## Problem to solve
From the entries below, count every line that contains the word "total". Please give the number and nothing else.

## Record excerpts
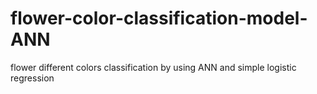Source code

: # flower-color-classification-model-ANN
flower different colors classification by using ANN and simple logistic regression 
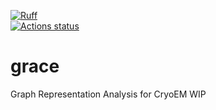 
[![Ruff](https://img.shields.io/endpoint?url=https://raw.githubusercontent.com/charliermarsh/ruff/main/assets/badge/v1.json)](https://github.com/charliermarsh/ruff)  
[![Actions status](https://github.com/alan-turing-institute/grace/workflows/CI/badge.svg)](https://github.com/alan-turing-institute/grace/actions)

# grace
Graph Representation Analysis for CryoEM
WIP
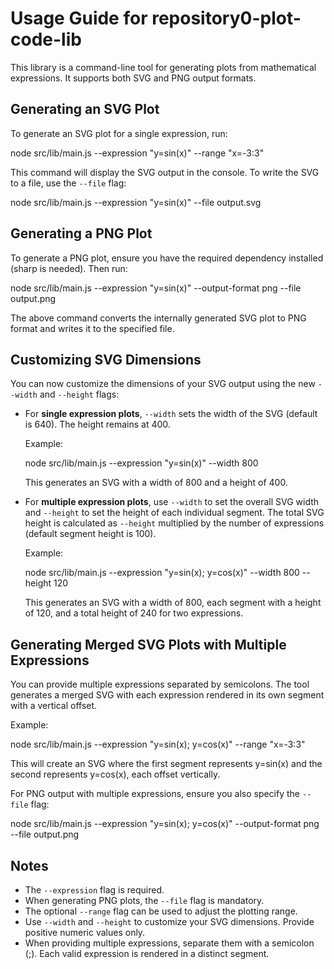 # Usage Guide for repository0-plot-code-lib

This library is a command-line tool for generating plots from mathematical expressions. It supports both SVG and PNG output formats.

## Generating an SVG Plot

To generate an SVG plot for a single expression, run:

  node src/lib/main.js --expression "y=sin(x)" --range "x=-3:3"

This command will display the SVG output in the console. To write the SVG to a file, use the `--file` flag:

  node src/lib/main.js --expression "y=sin(x)" --file output.svg

## Generating a PNG Plot

To generate a PNG plot, ensure you have the required dependency installed (sharp is needed). Then run:

  node src/lib/main.js --expression "y=sin(x)" --output-format png --file output.png

The above command converts the internally generated SVG plot to PNG format and writes it to the specified file.

## Customizing SVG Dimensions

You can now customize the dimensions of your SVG output using the new `--width` and `--height` flags:

- For **single expression plots**, `--width` sets the width of the SVG (default is 640). The height remains at 400.
  
  Example:

    node src/lib/main.js --expression "y=sin(x)" --width 800

  This generates an SVG with a width of 800 and a height of 400.

- For **multiple expression plots**, use `--width` to set the overall SVG width and `--height` to set the height of each individual segment. The total SVG height is calculated as `--height` multiplied by the number of expressions (default segment height is 100).

  Example:

    node src/lib/main.js --expression "y=sin(x); y=cos(x)" --width 800 --height 120

  This generates an SVG with a width of 800, each segment with a height of 120, and a total height of 240 for two expressions.

## Generating Merged SVG Plots with Multiple Expressions

You can provide multiple expressions separated by semicolons. The tool generates a merged SVG with each expression rendered in its own segment with a vertical offset.

Example:

  node src/lib/main.js --expression "y=sin(x); y=cos(x)" --range "x=-3:3"

This will create an SVG where the first segment represents y=sin(x) and the second represents y=cos(x), each offset vertically.

For PNG output with multiple expressions, ensure you also specify the `--file` flag:

  node src/lib/main.js --expression "y=sin(x); y=cos(x)" --output-format png --file output.png

## Notes

- The `--expression` flag is required.
- When generating PNG plots, the `--file` flag is mandatory.
- The optional `--range` flag can be used to adjust the plotting range.
- Use `--width` and `--height` to customize your SVG dimensions. Provide positive numeric values only.
- When providing multiple expressions, separate them with a semicolon (;). Each valid expression is rendered in a distinct segment.
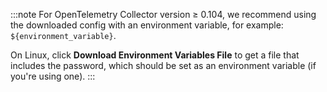 :::note
For OpenTelemetry Collector version ≥ 0.104, we recommend using the downloaded config with an environment variable, for example: `${environment_variable}`.

On Linux, click **Download Environment Variables File** to get a file that includes the password, which should be set as an environment variable (if you're using one).
:::
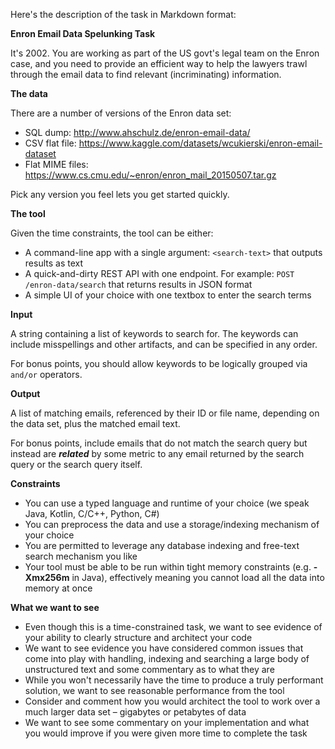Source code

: Here's the description of the task in Markdown format:

**Enron Email Data Spelunking Task**

It's 2002. You are working as part of the US govt's legal team on the Enron case, and you need to provide an efficient way to help the lawyers trawl through the email data to find relevant (incriminating) information.

**The data**

There are a number of versions of the Enron data set:

- SQL dump: http://www.ahschulz.de/enron-email-data/
- CSV flat file: https://www.kaggle.com/datasets/wcukierski/enron-email-dataset
- Flat MIME files: https://www.cs.cmu.edu/~enron/enron_mail_20150507.tar.gz

Pick any version you feel lets you get started quickly.

**The tool**

Given the time constraints, the tool can be either:

- A command-line app with a single argument: `<search-text>` that outputs results as text
- A quick-and-dirty REST API with one endpoint. For example: `POST /enron-data/search` that returns results in JSON format
- A simple UI of your choice with one textbox to enter the search terms

**Input**

A string containing a list of keywords to search for. The keywords can include misspellings and other artifacts, and can be specified in any order.

For bonus points, you should allow keywords to be logically grouped via `and/or` operators.

**Output**

A list of matching emails, referenced by their ID or file name, depending on the data set, plus the matched email text.

For bonus points, include emails that do not match the search query but instead are **_related_** by some metric to any email returned by the search query or the search query itself.

**Constraints**

- You can use a typed language and runtime of your choice (we speak Java, Kotlin, C/C++, Python, C#)
- You can preprocess the data and use a storage/indexing mechanism of your choice
- You are permitted to leverage any database indexing and free-text search mechanism you like
- Your tool must be able to be run within tight memory constraints (e.g. **\-Xmx256m** in Java), effectively meaning you cannot load all the data into memory at once

**What we want to see**

- Even though this is a time-constrained task, we want to see evidence of your ability to clearly structure and architect your code
- We want to see evidence you have considered common issues that come into play with handling, indexing and searching a large body of unstructured text and some commentary as to what they are
- While you won't necessarily have the time to produce a truly performant solution, we want to see reasonable performance from the tool
- Consider and comment how you would architect the tool to work over a much larger data set – gigabytes or petabytes of data
- We want to see some commentary on your implementation and what you would improve if you were given more time to complete the task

## Task solution
2